— ПОПРОБУЙТЕ САМИ —
Пожалуйста, приведите ещё раз дословно часть отрывка о Розанове и демократии, начиная со слов «Говоря о широком» и заканчивая словами «этого розановского пророчества.».

— ОТРЫВОК —
● ● ● ● ●

Что касается т. н. демократии, то она, по Розанову, имеет «под собою одно право, хотя, правда, оно очень огромно… проистекающее из голода… О, это такое чудовищное право: из него проистекает убийство, грабеж, вопль к небу и ко всем концам земли. Оно может и вправе потрясти даже религиями». В том же случае, когда демократия начинает морализировать и философствовать, она обращается в мошенничество: «Тут-то и положен для нее исторический предел».
Как бы подводя итог своим размышлениям о демократии, Розанов писал в авг. 1917: «Демократия обманула Россию, и Россия теперь оставляет демократию. А если это больно, то надо было думать не теперь, когда больно, а когда плакала Россия, когда кричал Керенский и тоже плакал; когда “ребятушки” наши братались и потом сдавались, а “рабочие” оставляли Россию без паровозов, без вагонов, без ремонта, очень хорошо зарабатывая на общем бедствии».
Говоря о широком распространении в России материалистических и атеистических доктрин, Розанов заявляет, что сущность XIX столетия — в «оставлении Богом человека». Ни к чему хорошему, это, разумеется, привести не могло, и век двадцатый подтвердил правоту этого розановского пророчества.

● ● ● ● ●

— ФРАГМЕНТ ДАННЫХ —

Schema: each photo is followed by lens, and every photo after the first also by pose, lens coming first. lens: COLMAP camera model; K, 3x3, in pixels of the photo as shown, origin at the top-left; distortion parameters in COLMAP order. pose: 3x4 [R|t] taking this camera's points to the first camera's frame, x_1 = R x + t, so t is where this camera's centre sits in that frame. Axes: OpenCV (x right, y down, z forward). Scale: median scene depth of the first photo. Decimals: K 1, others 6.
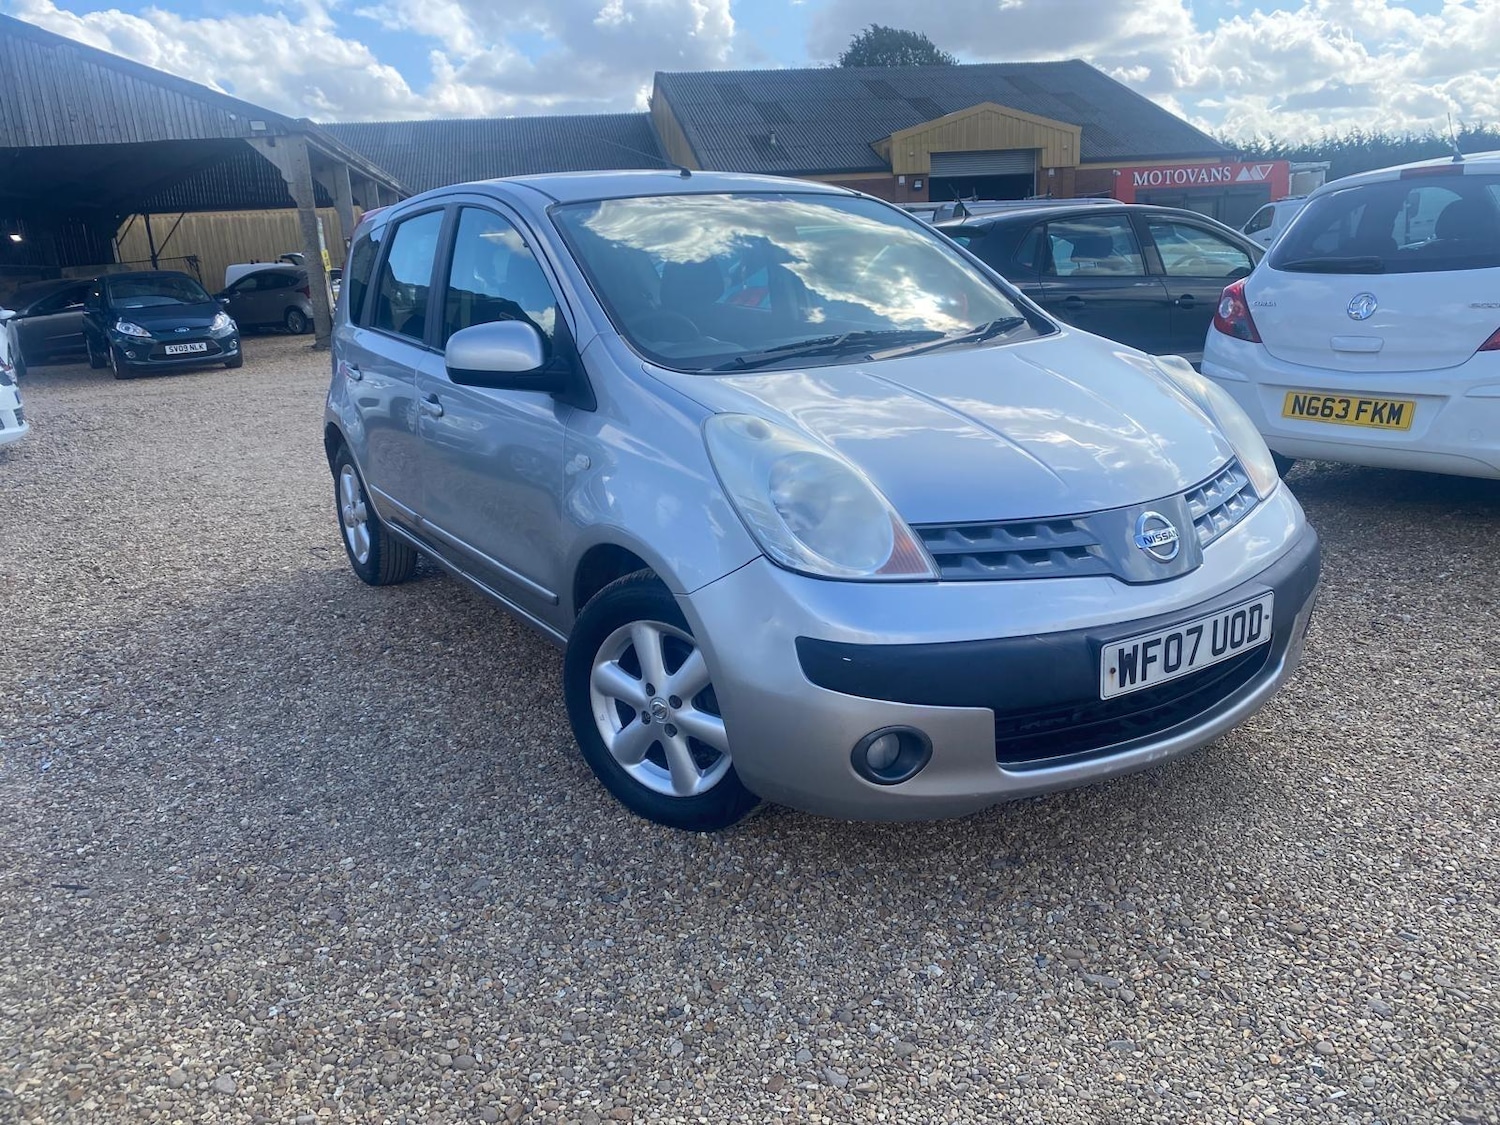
lens RADIAL K [[1159.2, 0, 751.4], [0, 1159.2, 556.7], [0, 0, 1]] dist [0.010711, -0.001991]
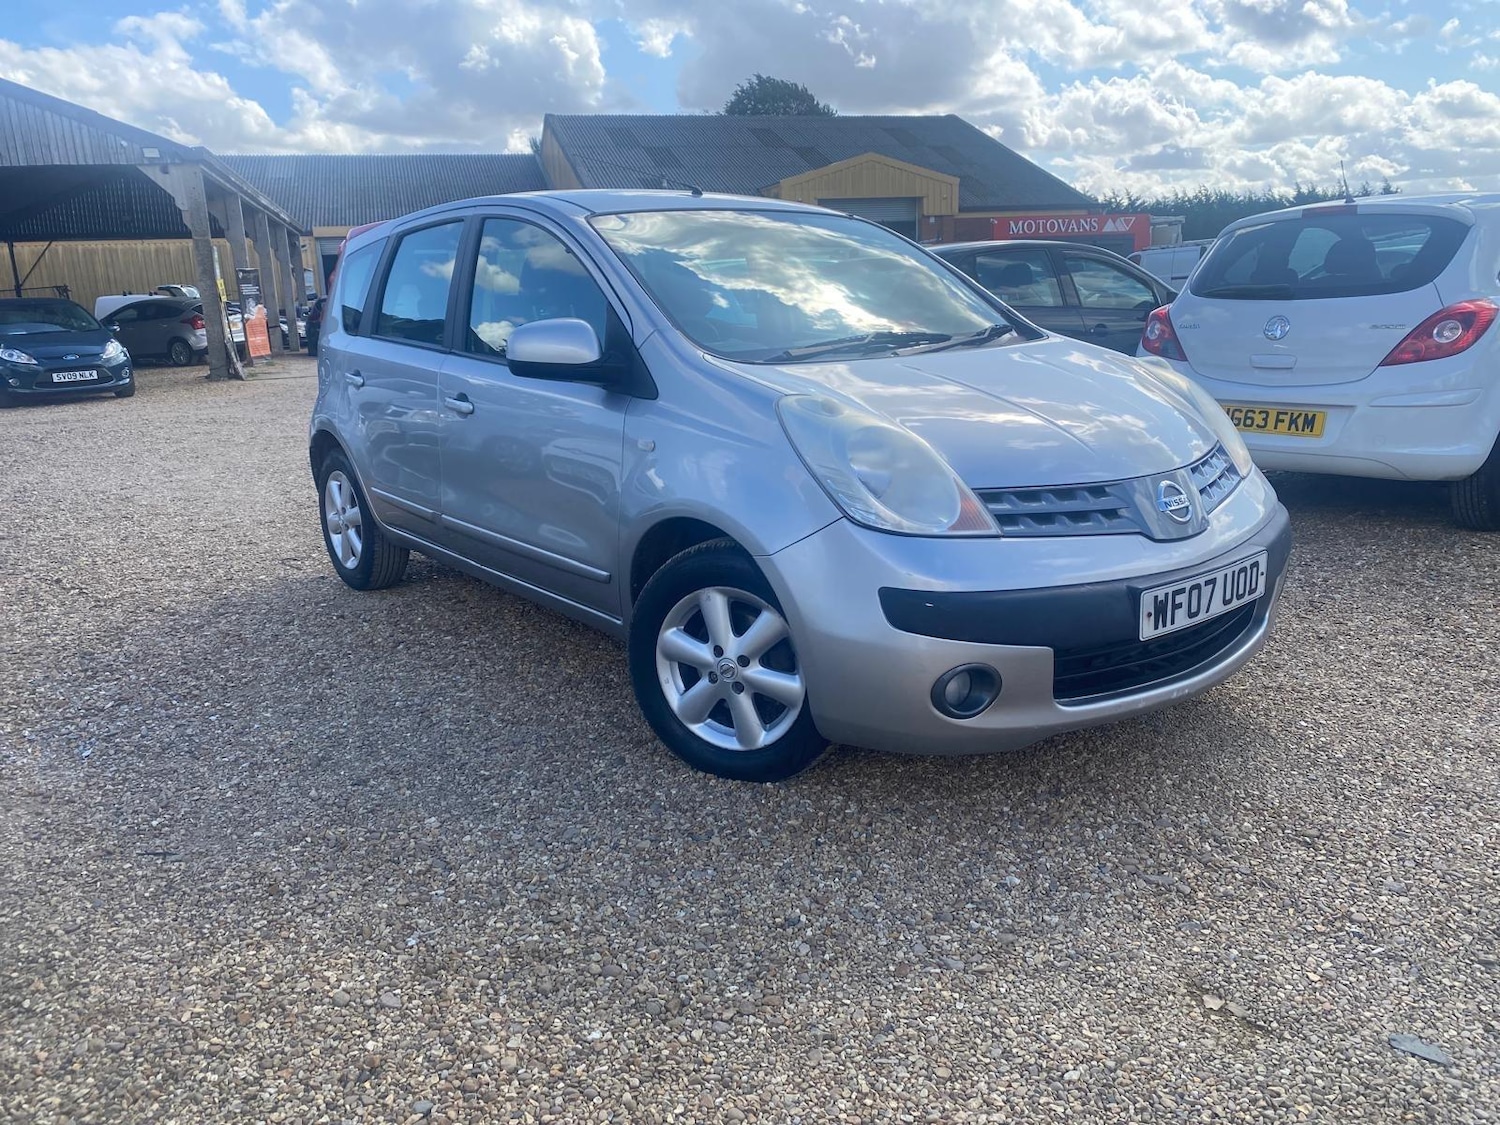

● ● ● ● ●

— ОТВЕТ НА ЗАДАНИЕ —
Говоря о широком распространении в России материалистических и атеистических доктрин, Розанов заявляет, что сущность XIX столетия — в «оставлении Богом человека». Ни к чему хорошему, это, разумеется, привести не могло, и век двадцатый подтвердил правоту этого розановского пророчества.